The Asexual’s Search for Intimacy

I’m not a person who is touched often. I never was. My mother loved me more than anything, but we didn’t hug often until I was an adult, coming to my childhood home for a visit. My relationship with my sisters is much the same. My father is emotionally stunted, and I think he loves as best he can, but I rarely saw him when I was a child, and when I did, he was not pleasant. I don’t remember ever genuinely embracing him. In college, I had a group of female friends, and I always thought about how natural it seemed for them to hug, to touch one another in perfectly platonic ways. They showed this affection to me as well. It was difficult for me to physically reciprocate.

It still is.

You can imagine what my love life was like. I went through so many years, feeling attracted to men, sometimes women, but not wanting them to come near me, fearful of what they might expect from me. Because being touched on the shoulder was enough of a novelty for me. The thought of being touched in those places we’re taught to be shameful of…well, it’s not hyperbolic of me to say it induces dry heaving. My high school and college years were spent lamenting why I couldn’t be like other girls, other people.

Unsurprisingly, I didn’t have my first boyfriend until I was twenty-two years old. He was the kindest person I could have asked for as a first boyfriend. He was patient, never pushy, and he is still someone I consider a friend. But I couldn’t be honest with him because I was ashamed of so much of myself. I was ashamed that I was a virgin, that I’d never even been kissed before him, that I didn’t really enjoy kissing, that sex was something I could barely handle on a conceptual level, much less a practical one. And so I let him go before forcing myself to lay myself bare in more ways than one.

It’s been three years since then, and in those three years, I’ve continued to wonder why I am the way I am. I found my answer on Tumblr, oddly enough. Someone reblogged a post about asexuality, and it reminded me a lot of myself. I dug a little more, looking through the asexuality tag and found that–though asexual people are wildly diverse in my ways–the stories people shared all resonated with me. Just finding out that there were so many people who were like me, who weren’t sexuality attracted to others, who didn’t look for sexual relationships, changed everything. It felt good to have a word and a community of people who knew what it was like.

Lately though, I’ve been struggling with what this means for my life. I know even as an asexual person, romance and marriage and all those other things are not completely out of the picture. I don’t know if I want them to be. Most days, I love being alone. I just moved into a one bedroom apartment that I have all to myself and I love it. But some days, like today, when my mood is low, I wish there was someone who would hug me or rub my back or touch me in those intimate ways that are not sexual but loving in a way that isn’t from a parent or a sibling or even a friend. Lately it feels like I’m volleying back and forth between reviling the touch of others and yearning for some kind of physical verification that I’m loved and back to needing to be completely alone. It’s exhausting.
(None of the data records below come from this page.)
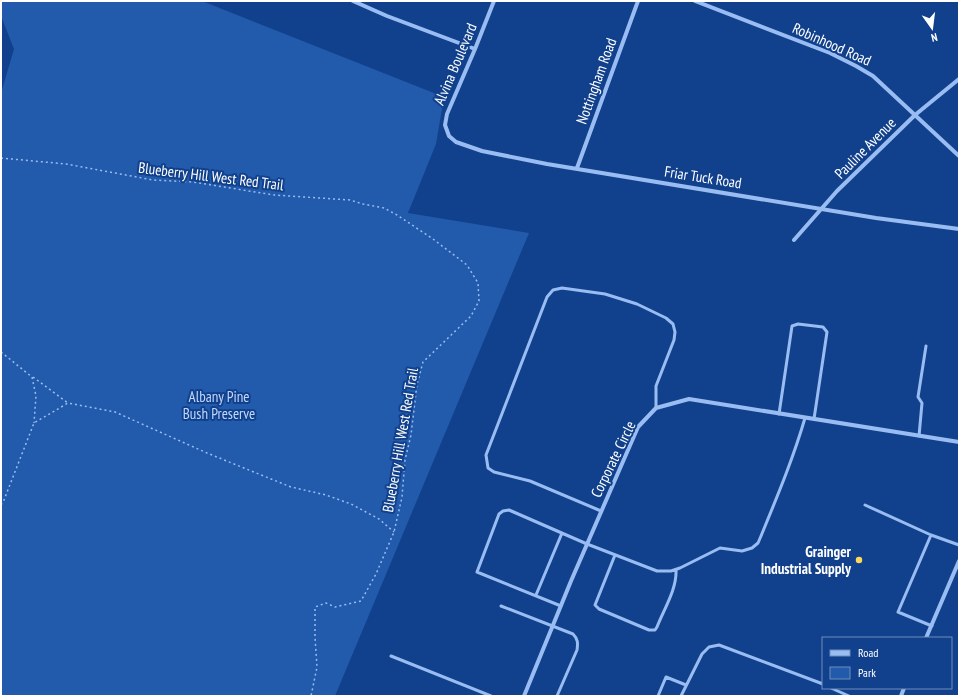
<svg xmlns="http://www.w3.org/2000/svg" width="960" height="697" viewBox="0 0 960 697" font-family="'PT Sans Narrow',sans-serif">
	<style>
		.green { fill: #225aac }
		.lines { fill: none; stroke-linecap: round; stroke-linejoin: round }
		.path { stroke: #99bdf2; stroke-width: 1.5; stroke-dasharray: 2 3; stroke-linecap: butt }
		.service { stroke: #99bdf2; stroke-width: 3 }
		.minor { stroke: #99bdf2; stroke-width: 4 }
		.poi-dot { fill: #ffd759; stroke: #11418c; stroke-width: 1.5 }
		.labels { text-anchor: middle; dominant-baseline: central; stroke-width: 4; stroke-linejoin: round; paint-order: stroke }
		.street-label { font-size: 15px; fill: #fff; stroke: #11418c }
		.park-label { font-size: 15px; fill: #c0d8fd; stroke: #11418c }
		.poi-label { font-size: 15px; font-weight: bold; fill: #fff; stroke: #11418c; text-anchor: end }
	</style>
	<rect width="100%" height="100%" fill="#11418c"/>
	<path class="green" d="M1,1H202L444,97L436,144L408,213L529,233L335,696H1V93L14,49L1,16Z"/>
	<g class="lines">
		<path class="path" d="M1,158L66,164L153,180L193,182L274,195L350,200L363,204L384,208L397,215L433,239L467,265L478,283L479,301L471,316L423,362L417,384L411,435L405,460L402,497L394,532L376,574L361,601L335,607L326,603L315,607V637L317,667L311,696
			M1,352L32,377L36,396L34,423
			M33,377L68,403
			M1,505L4,500L34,423L68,403L115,412L207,453L291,487L326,495L351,504L379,519L394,532"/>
		<path class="service" d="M779,414L792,326L798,324L823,327L827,332L814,419
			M919,436L922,403L918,397L926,346
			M865,505L931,535
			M601,511L530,481L494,472L488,468L486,455L547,297L553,290L562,288L605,294L637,304L666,318L673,324L675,332L674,340L656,386V408
			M615,555L595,605L599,609L649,630H655L657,627C664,609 677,589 676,570
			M536,595L562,533
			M501,606L573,634C578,639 578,643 577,650L557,696
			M561,606L477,572L499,514L503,511L509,510L587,544L657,571H671L680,568L720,548L742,551L752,548L758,543L761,536C777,497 793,459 805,418
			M932,626L898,612L931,535L959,545
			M391,656L491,696
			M831,688L849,696
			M658,696L666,677L686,685
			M681,696L702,654L709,647L719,645L823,684"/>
		<path class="minor" d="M353,1L387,16L475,49
			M494,1L475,49L447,114L445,125L449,136L456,142L482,151L547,164L876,218L959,229
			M695,1L830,53L856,66L873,76L959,156
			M577,168L638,1
			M794,240L837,191L915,115L959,79
			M926,638L959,561
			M524,696L571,581L638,427L656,408L689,399L959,442
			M901,696L904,688"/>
	</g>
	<circle class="poi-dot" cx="859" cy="560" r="4"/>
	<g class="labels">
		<g class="street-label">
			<text transform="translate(832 44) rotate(24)">Robinhood Road</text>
			<text transform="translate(455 64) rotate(-67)">Alvina Boulevard</text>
			<text transform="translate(596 81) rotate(-70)">Nottingham Road</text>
			<text transform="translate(865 148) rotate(-45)">Pauline Avenue</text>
			<text transform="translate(211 176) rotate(7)">Blueberry Hill West Red Trail</text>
			<text transform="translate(703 177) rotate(9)">Friar Tuck Road</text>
			<text transform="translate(400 440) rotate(-80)">Blueberry Hill West Red Trail</text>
			<text transform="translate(613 459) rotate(-64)">Corporate Circle</text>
		</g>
		<g class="park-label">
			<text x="219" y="396">Albany Pine<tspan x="219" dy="17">Bush Preserve</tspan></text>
		</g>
		<g class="poi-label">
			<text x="851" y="551">Grainger<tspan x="851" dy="17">Industrial Supply</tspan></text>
		</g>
	</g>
	<rect width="960" height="697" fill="none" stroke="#ffffff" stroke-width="4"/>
	<rect x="822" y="637" width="130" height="52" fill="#11418c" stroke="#708dba"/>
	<rect x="830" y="650" width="20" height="6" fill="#99bdf2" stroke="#708dba"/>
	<text x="858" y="657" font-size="12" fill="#ffffff">Road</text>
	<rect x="830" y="667" width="20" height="12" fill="#225aac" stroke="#708dba"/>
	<text x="858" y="677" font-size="12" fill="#ffffff">Park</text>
	<g transform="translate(932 28) rotate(166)" stroke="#11418c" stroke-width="3" paint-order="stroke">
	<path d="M0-3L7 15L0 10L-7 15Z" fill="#ffffff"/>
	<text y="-6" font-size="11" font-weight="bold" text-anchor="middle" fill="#ffffff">N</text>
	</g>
</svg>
I fear that sometimes I come off as cold. Or frigid. Because on top of being averse to being touched by most people, I’m also socially challenged on the very best of days. Today, someone came up to me on 14th Street as I was walking back to work from Party City–I was purchasing tablecloths for an event we’re hosting tomorrow–when I saw a man look at me and pass me before running back to place himself in my path. “I just want to say…Ithinkyou’recuteandIwanttodateyou.” He said it so fast, I couldn’t understand what he was saying. I asked him to repeat himself. “You’re cute and I want to date you.”

All I could think to say back was, “Thank you, but I have to go.” And I walked away. To be fair, I had good reason for this. I’m not going to date some random person I meet on the street who doesn’t know a single thing about me, someone whose first sentence to me contains the word “date”. Because I worry about the expectation people who don’t really know me will have. I worry that they will expect sex. And despite knowing that I can say no, I let this bar me from seeking out relationships, because I fear feeling like I’ll owe someone sex.

I know what I want though. I want intimacy on a level that isn’t sexual. I want romance that doesn’t obligate me to have sex. I want someone to understand that this isn’t a choice or something wrong with me, some memory that scarred me for life. This is me. And I want to be brave enough to be unapologetically me.